You need to remember that the critical values of a function express the zeroes of derivative of function, hence you need to find derivative of f(x).
`f'(x) = (x^3+ax^2+bx+c)' =gt f'(x) = 3x^2 + 2ax + b`
The problem provides you the following information: the function reaches a relative maximum at x = -1, hence f'(-1)=0
You need to substitute -1 for x in equation of f'(x) such that:
`f'(-1) = 3 - 2a + b =gt 3 - 2a + b = 0 =gt -2a + b = -3`
This equation is not sufficient to find a and b, hence you need one more information.

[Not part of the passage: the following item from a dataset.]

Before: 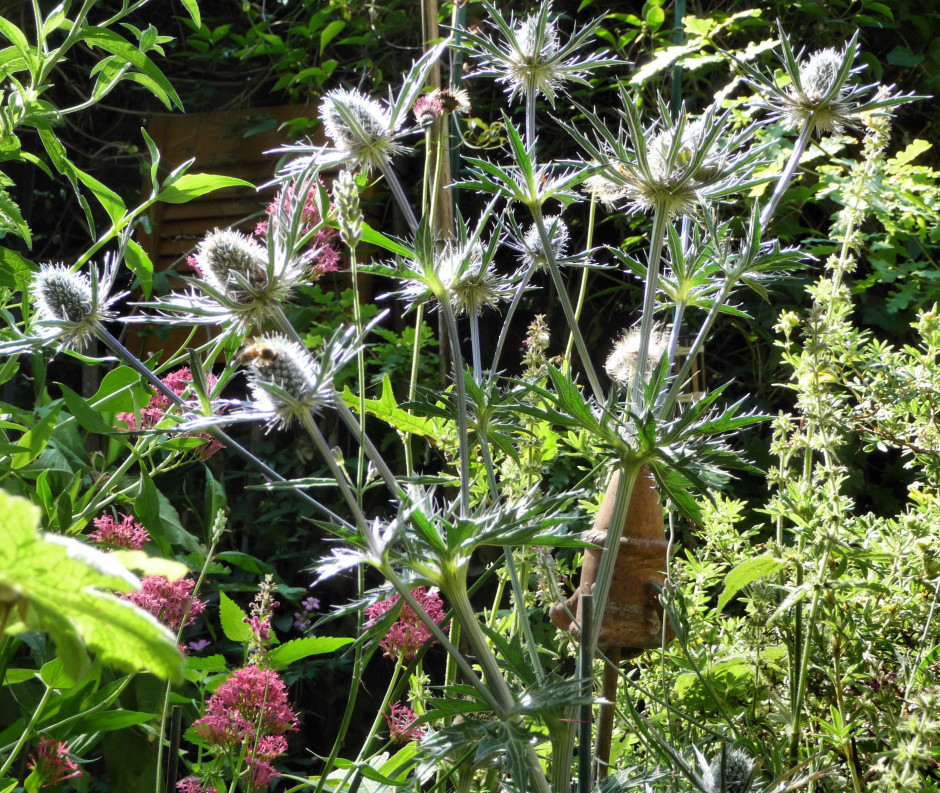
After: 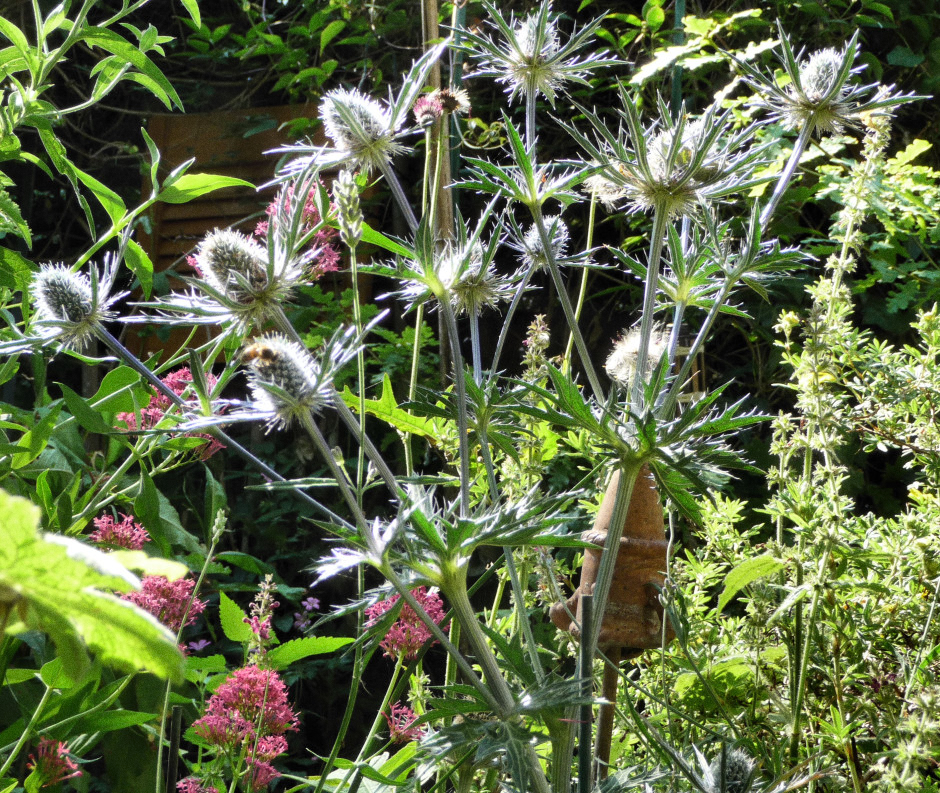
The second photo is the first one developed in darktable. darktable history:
shadows and highlights: soften with gaussian
grain: coarseness 0.47 ISO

The problem provides this additional information such that the function reaches a relative minimum at x = 3, hence f'(3)=0.
You need to substitute 3 for x in equation of f'(x) such that:
`f'(3) = 27 + 3a + b =gt 3a + b = -27`
Subtracting f'(-1) from f'(3) yields: `6a + b + 2a - b = -27 + 3`
Adding like terms yields: `8a= -24 =gt a = -24/8 =gt a = -3`
You need to substitute -3 for a in equation of f'(-1) such that: 6 + b = -3 => b = -9
Hence, evaluating the values of coefficients a and b under the given conditions yields a = -3; b = -9.